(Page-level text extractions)
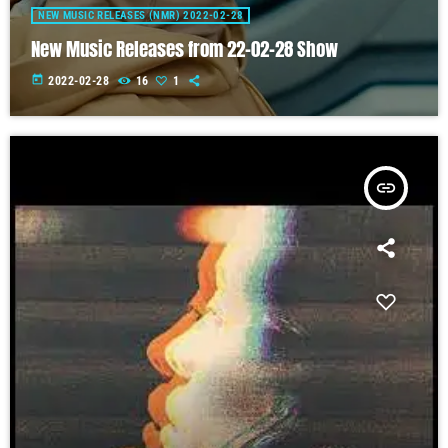
NEW MUSIC RELEASES (NMR) 2022-02-28
New Music Releases from 22-02-28 Show
today
2022-02-28
16
1
insert_link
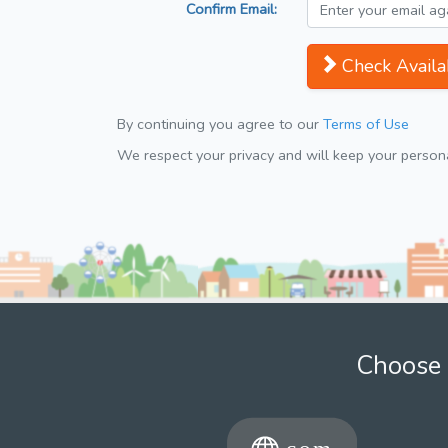
Confirm Email:
Check Availab
By continuing you agree to our
Terms of Use
We respect your privacy and will keep your personal
Choose 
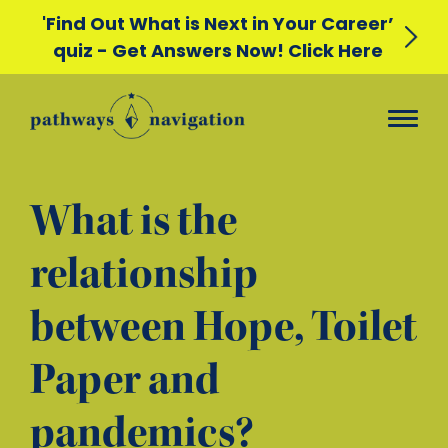
'Find Out What is Next in Your Career’
quiz - Get Answers Now! Click Here
What is the
relationship
between Hope, Toilet
Paper and
pandemics?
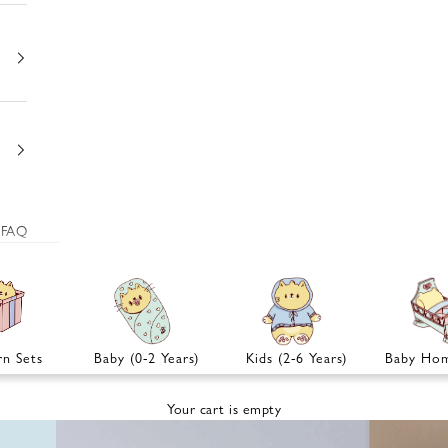
FAQ
n Sets
Baby (0-2 Years)
Kids (2-6 Years)
Baby Hom
Your cart is empty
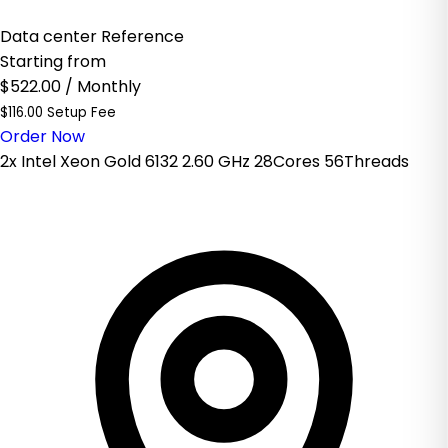
Data center Reference
Starting from
$522.00
/ Monthly
$116.00 Setup Fee
Order Now
2x Intel Xeon Gold 6132 2.60 GHz 28Cores 56Threads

### What you need to do
Every line of the data that holds "from" should be counted, and only the total given.

### Answer box
2